Eli Lilly will build half the factory it promised in Germany, and send the rest of the money to the United States.
The plant was announced as a 2.3 billion euro (roughly 2.5 billion dollar) injectable site in Alzey, in Germany's Rhineland-Palatinate, built to fill pens of the weekly shots that are now Lilly's biggest business. The company confirmed this week that it is cutting the investment by about half and dropping the planned headcount from around 1,000 jobs to 500. The site still opens in 2027, but at reduced capacity, with any further expansion on hold. The reason Lilly gave is Germany's proposed healthcare cost-control reform, a rebate that would automatically lower what the state pays for a drug as its use climbs. For a class of medicine whose defining feature is that demand keeps climbing, that is close to the worst possible formula.

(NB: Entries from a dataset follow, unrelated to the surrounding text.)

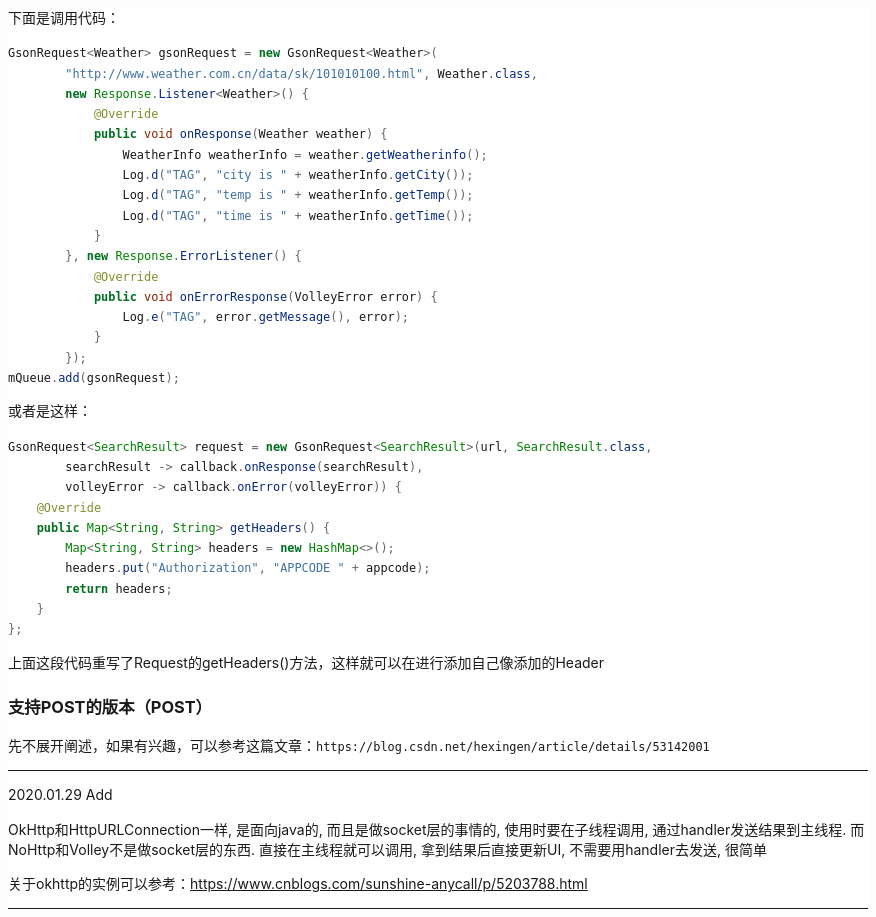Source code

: 下面是调用代码：
```java
GsonRequest<Weather> gsonRequest = new GsonRequest<Weather>(
		"http://www.weather.com.cn/data/sk/101010100.html", Weather.class,
		new Response.Listener<Weather>() {
			@Override
			public void onResponse(Weather weather) {
				WeatherInfo weatherInfo = weather.getWeatherinfo();
				Log.d("TAG", "city is " + weatherInfo.getCity());
				Log.d("TAG", "temp is " + weatherInfo.getTemp());
				Log.d("TAG", "time is " + weatherInfo.getTime());
			}
		}, new Response.ErrorListener() {
			@Override
			public void onErrorResponse(VolleyError error) {
				Log.e("TAG", error.getMessage(), error);
			}
		});
mQueue.add(gsonRequest);
```
或者是这样：
```java
GsonRequest<SearchResult> request = new GsonRequest<SearchResult>(url, SearchResult.class,
        searchResult -> callback.onResponse(searchResult),
        volleyError -> callback.onError(volleyError)) {
    @Override
    public Map<String, String> getHeaders() {
        Map<String, String> headers = new HashMap<>();
        headers.put("Authorization", "APPCODE " + appcode);
        return headers;
    }
};
```
上面这段代码重写了Request的getHeaders()方法，这样就可以在进行添加自己像添加的Header

### 支持POST的版本（POST）
先不展开阐述，如果有兴趣，可以参考这篇文章：`https://blog.csdn.net/hexingen/article/details/53142001`

-----
2020.01.29 Add

OkHttp和HttpURLConnection一样, 是面向java的, 而且是做socket层的事情的, 使用时要在子线程调用, 通过handler发送结果到主线程. 而NoHttp和Volley不是做socket层的东西. 直接在主线程就可以调用, 拿到结果后直接更新UI, 不需要用handler去发送, 很简单

关于okhttp的实例可以参考：https://www.cnblogs.com/sunshine-anycall/p/5203788.html

---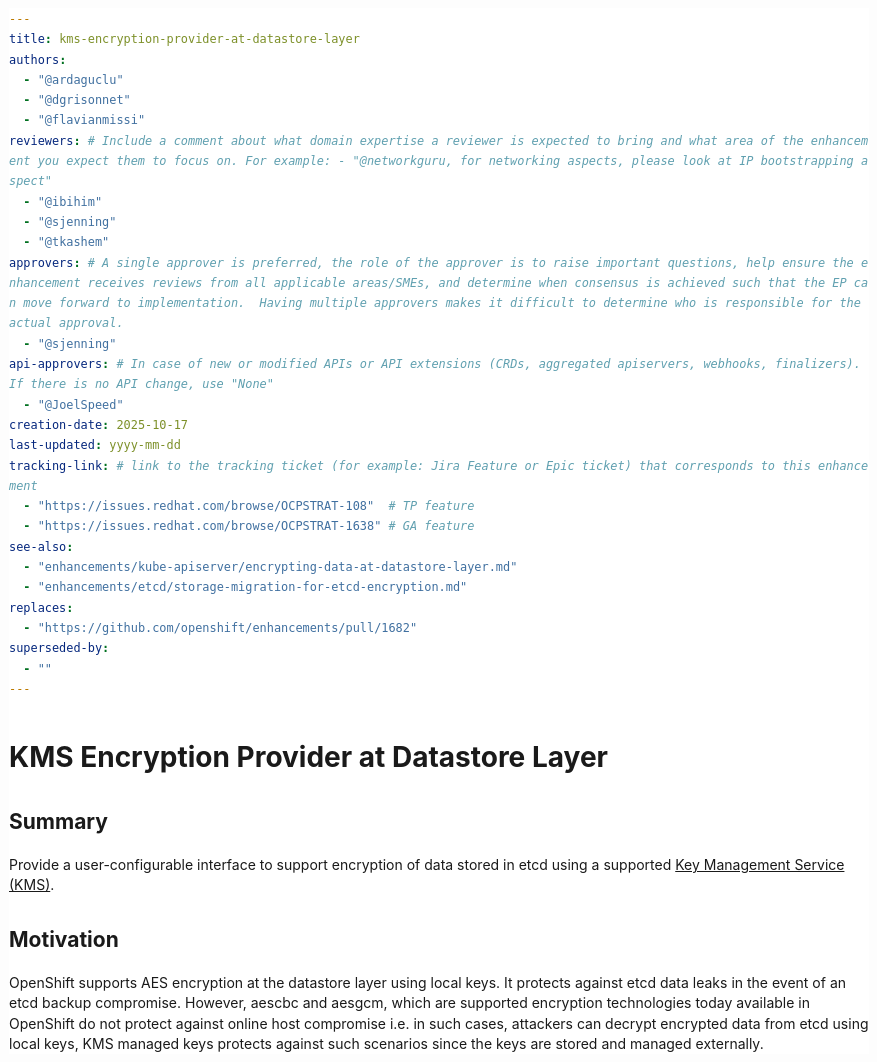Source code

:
```yaml
---
title: kms-encryption-provider-at-datastore-layer
authors:
  - "@ardaguclu"
  - "@dgrisonnet"
  - "@flavianmissi"
reviewers: # Include a comment about what domain expertise a reviewer is expected to bring and what area of the enhancement you expect them to focus on. For example: - "@networkguru, for networking aspects, please look at IP bootstrapping aspect"
  - "@ibihim"
  - "@sjenning"
  - "@tkashem"
approvers: # A single approver is preferred, the role of the approver is to raise important questions, help ensure the enhancement receives reviews from all applicable areas/SMEs, and determine when consensus is achieved such that the EP can move forward to implementation.  Having multiple approvers makes it difficult to determine who is responsible for the actual approval.
  - "@sjenning"
api-approvers: # In case of new or modified APIs or API extensions (CRDs, aggregated apiservers, webhooks, finalizers). If there is no API change, use "None"
  - "@JoelSpeed"
creation-date: 2025-10-17
last-updated: yyyy-mm-dd
tracking-link: # link to the tracking ticket (for example: Jira Feature or Epic ticket) that corresponds to this enhancement
  - "https://issues.redhat.com/browse/OCPSTRAT-108"  # TP feature
  - "https://issues.redhat.com/browse/OCPSTRAT-1638" # GA feature
see-also:
  - "enhancements/kube-apiserver/encrypting-data-at-datastore-layer.md"
  - "enhancements/etcd/storage-migration-for-etcd-encryption.md"
replaces:
  - "https://github.com/openshift/enhancements/pull/1682"
superseded-by:
  - ""
---
```


# KMS Encryption Provider at Datastore Layer

## Summary

Provide a user-configurable interface to support encryption of data stored in
etcd using a supported [Key Management Service (KMS)](https://kubernetes.io/docs/tasks/administer-cluster/kms-provider/).

## Motivation

OpenShift supports AES encryption at the datastore layer using local keys.
It protects against etcd data leaks in the event of an etcd backup compromise.
However, aescbc and aesgcm, which are supported encryption technologies today
available in OpenShift do not protect against online host compromise i.e. in
such cases, attackers can decrypt encrypted data from etcd using local keys,
KMS managed keys protects against such scenarios since the keys are stored and
managed externally.
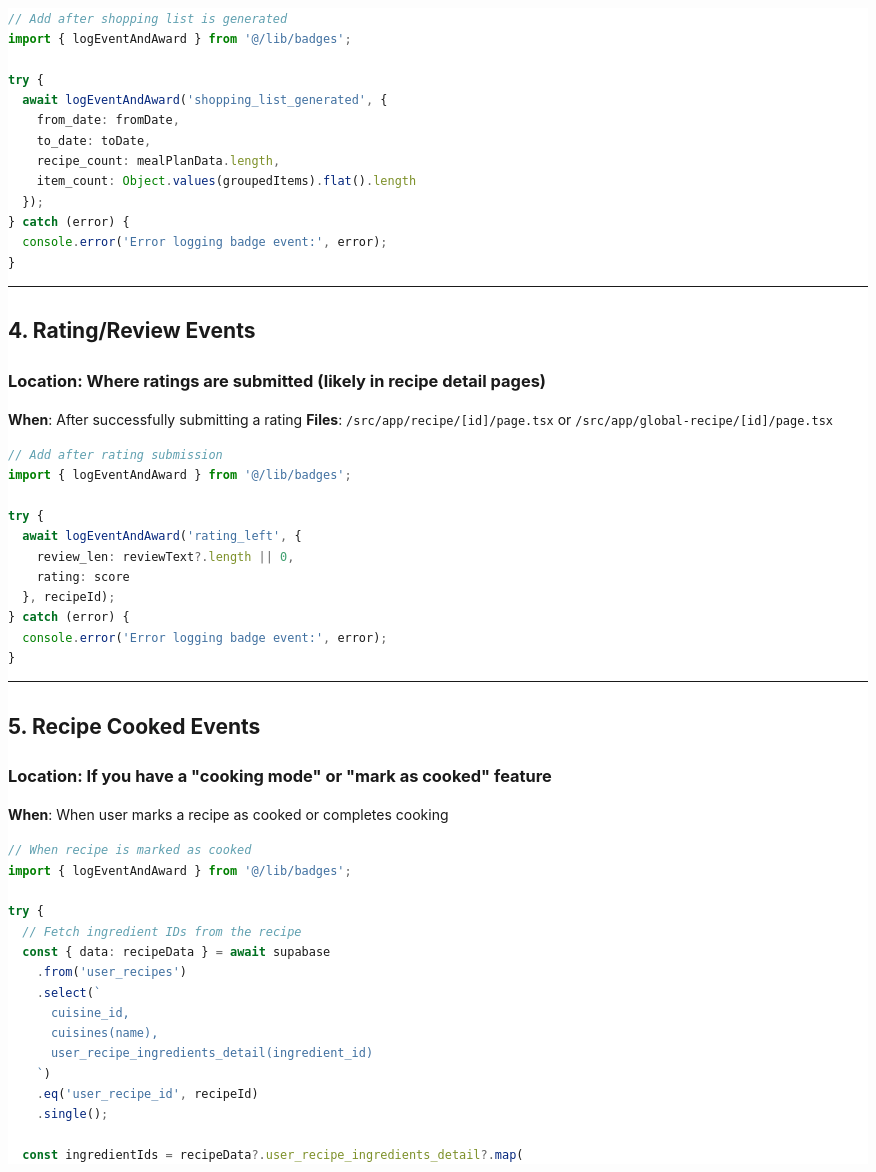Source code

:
 ```typescript
// Add after shopping list is generated
import { logEventAndAward } from '@/lib/badges';

try {
  await logEventAndAward('shopping_list_generated', {
    from_date: fromDate,
    to_date: toDate,
    recipe_count: mealPlanData.length,
    item_count: Object.values(groupedItems).flat().length
  });
} catch (error) {
  console.error('Error logging badge event:', error);
}
```

---

## 4. Rating/Review Events

### Location: Where ratings are submitted (likely in recipe detail pages)
**When**: After successfully submitting a rating
**Files**: `/src/app/recipe/[id]/page.tsx` or `/src/app/global-recipe/[id]/page.tsx`

```typescript
// Add after rating submission
import { logEventAndAward } from '@/lib/badges';

try {
  await logEventAndAward('rating_left', {
    review_len: reviewText?.length || 0,
    rating: score
  }, recipeId);
} catch (error) {
  console.error('Error logging badge event:', error);
}
```

---

## 5. Recipe Cooked Events

### Location: If you have a "cooking mode" or "mark as cooked" feature
**When**: When user marks a recipe as cooked or completes cooking

```typescript
// When recipe is marked as cooked
import { logEventAndAward } from '@/lib/badges';

try {
  // Fetch ingredient IDs from the recipe
  const { data: recipeData } = await supabase
    .from('user_recipes')
    .select(`
      cuisine_id,
      cuisines(name),
      user_recipe_ingredients_detail(ingredient_id)
    `)
    .eq('user_recipe_id', recipeId)
    .single();

  const ingredientIds = recipeData?.user_recipe_ingredients_detail?.map(
```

The drugs in question are GLP-1 receptor agonists, the injected hormone-mimics that blunt appetite and lower blood sugar. The Alzey line was built to supply Lilly's tirzepatide ↗, sold as Mounjaro for diabetes and Zepbound for obesity, alongside the older weekly drug dulaglutide ↗, sold as Trulicity. Tirzepatide pulls on two gut-hormone receptors at once, the GLP-1 receptor ↗ and the GIP receptor ↗; dulaglutide pulls on the GLP-1 receptor alone. Both ship as injectables, which is exactly the capacity Lilly is now redirecting across the Atlantic.
CEO Dave Ricks was blunt about where it goes. "Europe isn't completely off the table, but the U.S. makes the most sense," he told Handelsblatt, in reporting picked up by Pharma Manufacturing ↗. The redirected capital most likely lands at Lilly's existing American footprint, where the company has spent the past two years announcing domestic plants in the billions.
Lilly is not the only one walking back. Boehringer Ingelheim has also pulled planned German investment, and Reuters reported that Berlin is now rethinking the price reforms ↗ that prompted the retreat. That is the real story under the plant-by-plant numbers. A continent that wants both lower drug prices and the factory jobs that come with making those drugs is learning that the two goals pull against each other. Write a law that shrinks the reward for selling more of a successful medicine, and the building that makes it shrinks to match.
For peptidemodel, the two molecules at the center of the decision sit on live cards, tirzepatide and dulaglutide, both built against the same GLP-1 receptor that turned a regional German plant into a transatlantic bargaining chip. The science that made these drugs work is settled. Where the world agrees to manufacture them is not.